> TEXT SHOWN:
####

A Study of the Efficacy and Safety of RO7198457 in Combination With Atezolizumab Versus Atezolizumab Alone Following Adjuvant Platinum-Doublet Chemotherapy in Participants Who Are ctDNA Positive After Surgical Resection of Stage II-III Non-Small Cell Lung Cancer
Primary Purpose
Non-small Cell Lung Cancer (NSCLC)
Status
Withdrawn
Phase
Phase 2
Locations
Study Type
Interventional
Intervention
Atezolizumab
RO7198457
Sponsored by
About this trial
This is an interventional treatment trial for Non-small Cell Lung Cancer (NSCLC) focused on measuring Cancer vaccine, Neoantigen, Personalized, Atezolizumab, Vaccine, Immunotherapy, Anti-PDL1, Checkpoint Inhibitor, Personalized vaccine, Non-small cell lung cancer, NSCLC, Adjuvant
Eligibility Criteria
Inclusion Criteria:
- Age >= 18 years;
- Resected Stage II-III Non-small Cell Lung Cancer (NSCLC) per American Joint Committee on Cancer staging criteria, 8th revised edition;
- Complete R0 resection of Stage II or III NSCLC prior to enrollment and adequate recovery from surgery;
- Pathological evaluation of mediastinal lymph nodes preoperatively or intraoperatively;
- ctDNA (circulating tumor DNA) identified in plasma after resection of Stage II-III NSCLC and prior to start of adjuvant platinum-doublet therapy, as determined by central testing;
- Treatment with at least two cycles of adjuvant platinum-doublet chemotherapy regimens for resected NSCLC;
- No unequivocal evidence of disease after surgery and adjuvant platinum-doublet chemotherapy, as assessed on imaging (computed tomography [CT] scan or magnetic resonance imaging [MRI]) within 28 days prior to randomization;
- Availability of adequate tumor material;
- Eastern Cooperative Oncology Group (ECOG) Performance Status 0 or 1;
- Adequate hematologic and end-organ function;
- Negative HIV test at screening;
- Negative hepatitis B test at screening;
- Negative hepatitis C test at screening.

####

> EXCERPTED RECORDS:
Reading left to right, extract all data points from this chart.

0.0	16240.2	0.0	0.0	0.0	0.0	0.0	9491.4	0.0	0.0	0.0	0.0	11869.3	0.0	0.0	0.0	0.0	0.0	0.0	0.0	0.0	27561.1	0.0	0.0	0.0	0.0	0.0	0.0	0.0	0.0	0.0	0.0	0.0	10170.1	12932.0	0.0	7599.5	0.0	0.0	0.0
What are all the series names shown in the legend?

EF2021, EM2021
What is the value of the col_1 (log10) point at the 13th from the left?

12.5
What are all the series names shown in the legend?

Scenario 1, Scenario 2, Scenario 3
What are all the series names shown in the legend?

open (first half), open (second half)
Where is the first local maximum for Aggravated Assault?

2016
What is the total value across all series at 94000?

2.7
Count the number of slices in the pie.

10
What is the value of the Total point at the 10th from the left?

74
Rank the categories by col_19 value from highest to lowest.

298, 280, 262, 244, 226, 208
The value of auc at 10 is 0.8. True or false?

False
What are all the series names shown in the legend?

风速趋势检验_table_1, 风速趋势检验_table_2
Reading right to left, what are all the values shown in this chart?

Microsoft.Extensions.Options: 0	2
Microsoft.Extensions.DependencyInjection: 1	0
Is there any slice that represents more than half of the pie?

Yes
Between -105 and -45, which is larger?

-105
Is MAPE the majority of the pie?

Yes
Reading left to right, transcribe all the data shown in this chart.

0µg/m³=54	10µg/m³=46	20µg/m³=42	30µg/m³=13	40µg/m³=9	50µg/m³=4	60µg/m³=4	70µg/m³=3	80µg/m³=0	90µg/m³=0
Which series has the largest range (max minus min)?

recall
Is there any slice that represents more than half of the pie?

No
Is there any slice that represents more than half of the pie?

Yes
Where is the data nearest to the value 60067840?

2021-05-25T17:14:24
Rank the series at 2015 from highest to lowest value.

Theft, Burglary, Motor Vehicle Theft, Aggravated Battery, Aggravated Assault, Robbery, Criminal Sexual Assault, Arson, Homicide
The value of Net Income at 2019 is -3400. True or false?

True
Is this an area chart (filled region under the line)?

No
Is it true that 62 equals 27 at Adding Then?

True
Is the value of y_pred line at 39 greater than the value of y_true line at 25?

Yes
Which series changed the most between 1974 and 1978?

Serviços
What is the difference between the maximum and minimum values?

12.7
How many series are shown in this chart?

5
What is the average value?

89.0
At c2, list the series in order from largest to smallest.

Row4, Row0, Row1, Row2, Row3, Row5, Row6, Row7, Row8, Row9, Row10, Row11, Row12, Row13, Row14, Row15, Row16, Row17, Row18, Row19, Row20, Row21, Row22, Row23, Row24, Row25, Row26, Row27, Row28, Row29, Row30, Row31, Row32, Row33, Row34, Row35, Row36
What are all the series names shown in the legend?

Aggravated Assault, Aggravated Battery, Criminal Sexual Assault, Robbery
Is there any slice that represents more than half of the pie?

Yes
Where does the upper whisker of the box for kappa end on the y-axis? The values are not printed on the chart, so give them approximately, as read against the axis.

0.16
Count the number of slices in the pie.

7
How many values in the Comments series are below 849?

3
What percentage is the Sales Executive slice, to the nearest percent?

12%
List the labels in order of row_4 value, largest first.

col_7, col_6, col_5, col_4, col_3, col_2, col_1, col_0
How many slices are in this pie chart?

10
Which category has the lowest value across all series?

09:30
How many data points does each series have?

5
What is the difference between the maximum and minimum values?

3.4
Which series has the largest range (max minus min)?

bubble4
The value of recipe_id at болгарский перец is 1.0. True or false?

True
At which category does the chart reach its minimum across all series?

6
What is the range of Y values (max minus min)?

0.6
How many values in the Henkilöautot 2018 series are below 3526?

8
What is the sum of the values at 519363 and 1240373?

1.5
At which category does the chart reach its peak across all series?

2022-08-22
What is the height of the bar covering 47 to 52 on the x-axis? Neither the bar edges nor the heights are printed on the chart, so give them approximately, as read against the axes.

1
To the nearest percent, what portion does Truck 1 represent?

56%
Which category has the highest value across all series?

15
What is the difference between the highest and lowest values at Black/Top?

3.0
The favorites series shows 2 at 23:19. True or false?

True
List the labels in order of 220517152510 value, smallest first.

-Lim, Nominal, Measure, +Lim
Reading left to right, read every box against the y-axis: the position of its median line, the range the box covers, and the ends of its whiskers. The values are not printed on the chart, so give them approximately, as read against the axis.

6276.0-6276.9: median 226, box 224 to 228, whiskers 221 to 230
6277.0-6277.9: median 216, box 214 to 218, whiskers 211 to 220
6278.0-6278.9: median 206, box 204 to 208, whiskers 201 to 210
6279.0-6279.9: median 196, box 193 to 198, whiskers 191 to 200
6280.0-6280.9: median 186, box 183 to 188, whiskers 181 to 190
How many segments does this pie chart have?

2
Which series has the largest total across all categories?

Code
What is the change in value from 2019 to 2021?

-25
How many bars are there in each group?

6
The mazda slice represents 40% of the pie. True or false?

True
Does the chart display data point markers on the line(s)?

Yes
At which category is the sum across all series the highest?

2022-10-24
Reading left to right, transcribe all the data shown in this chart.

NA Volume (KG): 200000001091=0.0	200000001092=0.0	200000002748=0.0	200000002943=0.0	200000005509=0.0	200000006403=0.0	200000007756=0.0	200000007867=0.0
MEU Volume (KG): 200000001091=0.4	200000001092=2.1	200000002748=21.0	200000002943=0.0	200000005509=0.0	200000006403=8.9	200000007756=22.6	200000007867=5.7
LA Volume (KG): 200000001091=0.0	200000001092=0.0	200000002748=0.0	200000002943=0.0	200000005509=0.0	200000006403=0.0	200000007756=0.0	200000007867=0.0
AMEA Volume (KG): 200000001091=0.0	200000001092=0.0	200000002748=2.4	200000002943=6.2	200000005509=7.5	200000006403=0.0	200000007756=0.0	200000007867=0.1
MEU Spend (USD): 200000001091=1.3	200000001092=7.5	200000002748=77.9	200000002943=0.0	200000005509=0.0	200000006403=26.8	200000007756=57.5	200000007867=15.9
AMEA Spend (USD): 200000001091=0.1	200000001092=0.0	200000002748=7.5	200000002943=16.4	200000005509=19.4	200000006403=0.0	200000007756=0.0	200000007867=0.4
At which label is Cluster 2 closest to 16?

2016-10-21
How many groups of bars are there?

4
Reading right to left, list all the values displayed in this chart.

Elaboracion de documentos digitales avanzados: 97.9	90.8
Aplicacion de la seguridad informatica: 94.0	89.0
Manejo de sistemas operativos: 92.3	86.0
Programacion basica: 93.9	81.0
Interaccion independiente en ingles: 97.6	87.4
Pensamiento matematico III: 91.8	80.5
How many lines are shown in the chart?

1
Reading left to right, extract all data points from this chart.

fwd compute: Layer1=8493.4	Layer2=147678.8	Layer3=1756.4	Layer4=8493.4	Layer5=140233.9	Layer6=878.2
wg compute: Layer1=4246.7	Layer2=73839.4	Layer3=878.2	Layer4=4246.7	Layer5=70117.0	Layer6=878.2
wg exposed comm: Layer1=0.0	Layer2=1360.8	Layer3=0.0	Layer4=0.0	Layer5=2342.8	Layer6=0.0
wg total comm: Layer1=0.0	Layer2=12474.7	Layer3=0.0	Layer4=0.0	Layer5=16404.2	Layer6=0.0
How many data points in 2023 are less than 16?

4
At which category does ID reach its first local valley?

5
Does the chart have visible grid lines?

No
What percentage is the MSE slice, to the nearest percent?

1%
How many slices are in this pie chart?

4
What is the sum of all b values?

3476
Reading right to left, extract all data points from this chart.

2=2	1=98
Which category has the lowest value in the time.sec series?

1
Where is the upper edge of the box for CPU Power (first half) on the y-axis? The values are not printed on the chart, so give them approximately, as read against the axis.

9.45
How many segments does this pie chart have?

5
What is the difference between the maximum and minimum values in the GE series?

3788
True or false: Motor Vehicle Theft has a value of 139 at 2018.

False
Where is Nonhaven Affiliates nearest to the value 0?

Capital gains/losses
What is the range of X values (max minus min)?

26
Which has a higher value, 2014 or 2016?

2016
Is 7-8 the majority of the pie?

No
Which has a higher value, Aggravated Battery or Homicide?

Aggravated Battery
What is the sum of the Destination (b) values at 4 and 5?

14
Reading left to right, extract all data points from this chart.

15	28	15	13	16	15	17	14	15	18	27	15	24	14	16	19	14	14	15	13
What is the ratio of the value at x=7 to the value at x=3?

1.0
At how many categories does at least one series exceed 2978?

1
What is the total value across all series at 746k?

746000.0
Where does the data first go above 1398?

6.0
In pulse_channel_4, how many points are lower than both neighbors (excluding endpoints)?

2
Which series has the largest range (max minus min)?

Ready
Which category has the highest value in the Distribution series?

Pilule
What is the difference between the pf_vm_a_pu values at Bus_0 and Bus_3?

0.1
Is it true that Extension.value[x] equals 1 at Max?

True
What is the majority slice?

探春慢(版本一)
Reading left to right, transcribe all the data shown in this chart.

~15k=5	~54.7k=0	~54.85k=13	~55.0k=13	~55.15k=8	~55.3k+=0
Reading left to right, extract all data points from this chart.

####

> REQUIREMENT: Recast the paragraph of the trial listing that begins "This is an interventional treatment trial" as a short list that keeps its main facts. Work only from the trial listing.

> REPLY TO THE EXERCISE:
- Trial type: interventional treatment
- Condition: non-small cell lung cancer (NSCLC)
- Focus: personalized neoantigen cancer vaccine, atezolizumab, immunotherapy, anti-PDL1 checkpoint inhibitor, adjuvant setting